The interpreter waits for our input, looping until we type in a string of characters, (+ 1 2).

  1. In the Read stage, we take the string of characters and convert those characters into data structures that can be understood by the interpreter. In the Scheme interpreter, we'd like to take the string of characters (+ 1 2) and convert it into a Pair structure, Pair('+', Pair(1, Pair(2, nil))).

    • The Lexer takes the string (+ 1 2) and splits into meaningful tokens wherever there is whitespace or a syntax character like the open parenthesis (. The lexer returns a structure that kind of resembles a list of individual characters like ['(', '+', 1, 2, ')'].
    • The Parser takes the list of smaller strings and converts them into a data structure that understands the nesting in the language. It's not too tricky to convert the example above from ['(', '+', '1', '2', ')'] to Pair('+', Pair(1, Pair(2, nil))). But the pair structure is much more useful when we want to work on a more nested example like (= (+ 1 2) 3) which the lexer converts into the flat list ['(', '=', '(', '+', 1, 2, ')', 3, ')']. As the expressions get more and more complicated, using a nested data structure helps the computer make sense of the expression in chunks, much like how we humans make sense of a Scheme expression as well.
  2. In the Eval stage, we evaluate the nested data structure to a value.

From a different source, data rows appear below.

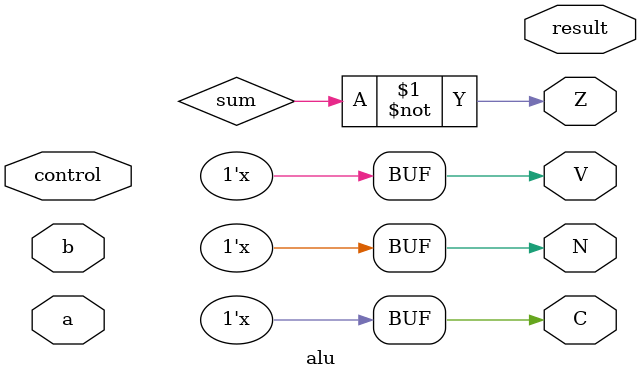
<source format=v>
module alu(
input [31:0] a, b,
input [4:0] control,
output reg [31:0] result,
output N,
output Z,
output C,
output V
);
// case statements
// use addsub module in digital system course
assign N = sum[31];
assign Z = (sum == 32'b0);
assign C = c[32]; // c[32]= cout
assign V = c[31] ^ c[32];
endmodule
</source>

    • If the expression is simple, like a number or a boolean, we can just return the number or boolean itself without any further evaluation. Evaluating 1 in the global frame returns the number 1. If we pass in a name like 'x', we'll try to evaluate the name 'x' in the current environment, looking up through the parent frames as necessary.
    • If we pass a call expression like Pair('+', Pair(1, Pair(2, nil))) into the evaluator, we'll follow the call expression evaluation rules to determine the value of the value of the expression. We'll evaluate the operator, '+', to the built-in procedure which adds values, and each operand, 1 and 2, before applying the procedure to the arguments.
    • if the expression is a special form like Pair('define', Pair('x', Pair(1, nil))) (after parsing (define x 1)), then we'll follow the special form evaluation rules defined in the Scheme interpreter. In this example, we don't need to evaluate the name 'x' (it's just a name!) but we do need to evaluate the value, the number 1.
  3. In the Print stage, we take the value we determined in the evaluation stage and figure out how to display the value to the user. Even if an expression evaluates to a number, the computer actually stores that number in its memory as a bunch of 0 and 1 binary digits! We take that number and convert it back to a more readable representation like '3'!

  4. Once we've displayed the value, we can wait in a Loop until the user asks another question to the interpreter.

There are some special rules in the parser to handle scenarios like the quote operator '. Run python3 scheme_reader.py to explore its behavior.

read> '1
str : (quote 1)
repr: Pair('quote', Pair(1, nil))
read> '(1 2 3)
str : (quote (1 2 3))
repr: Pair('quote', Pair(Pair(1, Pair(2, Pair(3, nil))), nil))

Likewise, the evaluator also needs to handle the behavior of special forms differently from standard call expressions. The Scheme Specification contains more information, and the special form evaluation rules will also be briefly described by example here.